Lado Akhalaia

Personal information
- Full name: Vladimir Akhalaia
- Date of birth: 26 June 1982 (age 43)
- Place of birth: Soviet Union
- Height: 1.89 m (6 ft 2 in)
- Position: Striker

Youth career
- Dinamo Tbilisi

Senior career*
- Years: Team / Apps / (Gls)
- 1998–1999: Dinamo-3 Tbilisi / 21 / (10)
- 1999–2000: Tbilisi / 1 / (0)
- 2000–2002: Zimbru-2 Chișinău / 54 / (19)
- 2001–2002: Zimbru Chișinău / 42 / (12)
- 2002–2006: Dinamo Tbilisi / 57 / (18)
- 2005: → Zürich (loan) / 10 / (1)
- 2006: Dinamo București / 0 / (0)
- 2007: Dacia Chișinău / 4 / (1)
- 2007: Rapid Ghidighici / 2 / (0)
- 2008: Olimpia Bălți / 2 / (0)
- 2008: Meskheti Akhaltsikhe / 8 / (0)
- 2009: Olimpi Rustavi / 3 / (1)
- 2010–2011: Baia Zugdidi / 3 / (1)
- 2011–2012: Dinamo Tbilisi / 0 / (0)
- 2012–2013: Kolkheti-1913 Poti / 0 / (0)
- 2013–2014: Sioni Bolnisi / 21 / (7)
- 2016: Sapovnela Terjola / 10 / (1)

International career
- 2002–2003: Georgia U21 / 13 / (4)
- 2004: Georgia / 1 / (0)

= Vladimir Akhalaia =

Georgian footballer

Vladimir "Lado" Akhalaia (ვლადიმერ ახალაია; born 26 June 1982) is a Georgian former professional footballer who played as a striker.

==Career==
Akhalaia left Dinamo Tbilisi on loan for FC Zürich in 2005.

Akhalaia capped once for Georgia in 2004 against Romania.

++++++++

> [Required action]: Return, word for word, the section of the Lado Akhalaia profile starting at "Senior career*" and ending at "Chișinău / 4 / (1)".

++++++++

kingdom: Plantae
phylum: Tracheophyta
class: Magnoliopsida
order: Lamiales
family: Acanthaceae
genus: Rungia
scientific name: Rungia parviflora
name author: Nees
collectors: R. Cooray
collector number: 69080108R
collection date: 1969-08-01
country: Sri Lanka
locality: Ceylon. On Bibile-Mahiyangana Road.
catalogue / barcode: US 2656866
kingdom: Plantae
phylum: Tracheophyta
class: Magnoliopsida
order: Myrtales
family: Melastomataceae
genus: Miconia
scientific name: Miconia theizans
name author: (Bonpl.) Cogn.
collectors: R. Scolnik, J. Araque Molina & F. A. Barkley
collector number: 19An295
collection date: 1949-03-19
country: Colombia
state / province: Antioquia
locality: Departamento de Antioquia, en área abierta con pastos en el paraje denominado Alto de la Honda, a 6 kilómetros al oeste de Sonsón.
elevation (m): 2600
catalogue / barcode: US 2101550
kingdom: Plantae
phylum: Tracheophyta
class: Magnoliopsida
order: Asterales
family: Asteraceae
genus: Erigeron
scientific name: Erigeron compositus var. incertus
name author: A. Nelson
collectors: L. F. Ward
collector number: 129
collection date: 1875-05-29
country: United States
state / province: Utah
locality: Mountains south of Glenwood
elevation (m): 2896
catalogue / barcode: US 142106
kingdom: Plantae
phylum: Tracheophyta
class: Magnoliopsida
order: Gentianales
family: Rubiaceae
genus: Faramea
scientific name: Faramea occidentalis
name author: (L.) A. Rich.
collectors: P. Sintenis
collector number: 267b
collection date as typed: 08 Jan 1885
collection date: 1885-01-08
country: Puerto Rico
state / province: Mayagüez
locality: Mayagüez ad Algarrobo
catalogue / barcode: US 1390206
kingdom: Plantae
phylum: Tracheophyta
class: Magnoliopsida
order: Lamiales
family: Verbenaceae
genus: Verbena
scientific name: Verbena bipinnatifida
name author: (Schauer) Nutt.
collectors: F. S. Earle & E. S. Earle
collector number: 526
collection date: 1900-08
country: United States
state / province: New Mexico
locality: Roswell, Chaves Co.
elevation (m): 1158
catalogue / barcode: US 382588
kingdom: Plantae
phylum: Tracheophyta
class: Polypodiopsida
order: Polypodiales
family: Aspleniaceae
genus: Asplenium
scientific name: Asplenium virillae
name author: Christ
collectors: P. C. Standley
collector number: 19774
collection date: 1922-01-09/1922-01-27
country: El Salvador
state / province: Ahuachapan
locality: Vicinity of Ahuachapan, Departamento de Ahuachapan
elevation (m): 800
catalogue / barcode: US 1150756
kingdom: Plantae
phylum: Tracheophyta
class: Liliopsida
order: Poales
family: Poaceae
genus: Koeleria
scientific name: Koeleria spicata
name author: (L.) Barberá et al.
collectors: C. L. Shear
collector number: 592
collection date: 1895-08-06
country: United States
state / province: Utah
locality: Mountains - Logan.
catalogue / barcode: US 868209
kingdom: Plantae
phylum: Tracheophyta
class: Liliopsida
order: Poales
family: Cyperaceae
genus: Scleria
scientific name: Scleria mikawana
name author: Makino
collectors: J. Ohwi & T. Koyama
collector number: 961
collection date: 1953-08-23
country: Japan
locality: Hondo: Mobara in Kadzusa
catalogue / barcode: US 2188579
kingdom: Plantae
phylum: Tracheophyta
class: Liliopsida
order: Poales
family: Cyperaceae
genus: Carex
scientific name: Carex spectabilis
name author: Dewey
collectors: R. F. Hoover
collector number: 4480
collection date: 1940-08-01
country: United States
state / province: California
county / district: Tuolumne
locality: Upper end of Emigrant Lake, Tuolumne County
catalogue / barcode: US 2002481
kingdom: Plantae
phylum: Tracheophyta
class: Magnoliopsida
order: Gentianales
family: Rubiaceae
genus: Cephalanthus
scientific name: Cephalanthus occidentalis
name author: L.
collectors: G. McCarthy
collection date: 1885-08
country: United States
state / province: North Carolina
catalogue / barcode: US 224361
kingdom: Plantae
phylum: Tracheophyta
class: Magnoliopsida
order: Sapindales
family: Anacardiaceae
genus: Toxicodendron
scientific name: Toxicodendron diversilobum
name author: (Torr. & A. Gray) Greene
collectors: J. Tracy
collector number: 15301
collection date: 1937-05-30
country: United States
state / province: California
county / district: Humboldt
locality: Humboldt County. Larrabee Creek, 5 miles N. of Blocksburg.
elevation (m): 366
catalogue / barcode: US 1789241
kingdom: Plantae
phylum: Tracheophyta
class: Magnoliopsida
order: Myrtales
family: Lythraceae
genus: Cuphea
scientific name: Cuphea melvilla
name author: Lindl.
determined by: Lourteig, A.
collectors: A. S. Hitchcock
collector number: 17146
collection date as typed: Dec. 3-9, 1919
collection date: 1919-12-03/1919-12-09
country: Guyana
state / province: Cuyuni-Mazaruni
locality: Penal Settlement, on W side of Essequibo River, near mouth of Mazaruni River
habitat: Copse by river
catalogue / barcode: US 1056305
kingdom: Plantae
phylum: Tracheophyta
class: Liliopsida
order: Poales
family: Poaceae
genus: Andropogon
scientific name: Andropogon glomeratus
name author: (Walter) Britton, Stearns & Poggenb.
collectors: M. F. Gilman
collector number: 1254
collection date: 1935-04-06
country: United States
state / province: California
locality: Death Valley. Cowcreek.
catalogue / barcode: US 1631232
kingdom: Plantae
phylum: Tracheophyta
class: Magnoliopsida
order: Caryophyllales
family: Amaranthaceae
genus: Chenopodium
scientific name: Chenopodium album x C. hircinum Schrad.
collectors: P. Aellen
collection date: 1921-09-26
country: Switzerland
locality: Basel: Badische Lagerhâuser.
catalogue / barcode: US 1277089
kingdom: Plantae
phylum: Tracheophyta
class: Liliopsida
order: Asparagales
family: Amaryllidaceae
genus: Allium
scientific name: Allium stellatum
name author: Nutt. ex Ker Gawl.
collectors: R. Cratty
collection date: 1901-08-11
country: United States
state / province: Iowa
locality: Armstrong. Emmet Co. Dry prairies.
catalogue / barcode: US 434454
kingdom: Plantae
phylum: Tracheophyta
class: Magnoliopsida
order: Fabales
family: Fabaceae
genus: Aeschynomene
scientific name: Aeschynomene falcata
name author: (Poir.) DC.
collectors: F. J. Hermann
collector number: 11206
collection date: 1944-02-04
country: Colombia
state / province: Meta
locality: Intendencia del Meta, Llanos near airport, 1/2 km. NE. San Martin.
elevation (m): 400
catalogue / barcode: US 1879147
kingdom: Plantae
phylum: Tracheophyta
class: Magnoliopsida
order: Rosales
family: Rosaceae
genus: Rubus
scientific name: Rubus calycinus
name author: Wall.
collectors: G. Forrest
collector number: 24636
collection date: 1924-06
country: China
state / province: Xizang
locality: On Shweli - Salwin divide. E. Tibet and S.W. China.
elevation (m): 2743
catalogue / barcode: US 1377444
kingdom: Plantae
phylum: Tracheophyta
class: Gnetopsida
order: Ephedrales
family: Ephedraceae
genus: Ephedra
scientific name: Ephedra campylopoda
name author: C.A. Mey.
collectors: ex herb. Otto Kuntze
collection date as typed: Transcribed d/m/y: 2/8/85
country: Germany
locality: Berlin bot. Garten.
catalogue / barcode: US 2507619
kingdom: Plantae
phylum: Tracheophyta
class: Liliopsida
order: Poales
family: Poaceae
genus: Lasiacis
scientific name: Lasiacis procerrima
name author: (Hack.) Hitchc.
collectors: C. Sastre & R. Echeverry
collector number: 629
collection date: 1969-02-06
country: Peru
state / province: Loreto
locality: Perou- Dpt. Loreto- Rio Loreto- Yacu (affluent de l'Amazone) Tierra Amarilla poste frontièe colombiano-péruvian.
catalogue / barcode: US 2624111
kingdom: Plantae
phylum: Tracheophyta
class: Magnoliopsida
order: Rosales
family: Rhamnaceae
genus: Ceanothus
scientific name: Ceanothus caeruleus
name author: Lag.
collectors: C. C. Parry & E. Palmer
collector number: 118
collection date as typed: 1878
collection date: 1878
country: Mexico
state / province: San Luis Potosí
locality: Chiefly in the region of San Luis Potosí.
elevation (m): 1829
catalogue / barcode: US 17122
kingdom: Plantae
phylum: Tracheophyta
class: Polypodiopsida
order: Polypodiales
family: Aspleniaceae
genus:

++++++++

> [Task result]:
Senior career*
- Years: Team / Apps / (Gls)
- 1998–1999: Dinamo-3 Tbilisi / 21 / (10)
- 1999–2000: Tbilisi / 1 / (0)
- 2000–2002: Zimbru-2 Chișinău / 54 / (19)
- 2001–2002: Zimbru Chișinău / 42 / (12)
- 2002–2006: Dinamo Tbilisi / 57 / (18)
- 2005: → Zürich (loan) / 10 / (1)
- 2006: Dinamo București / 0 / (0)
- 2007: Dacia Chișinău / 4 / (1)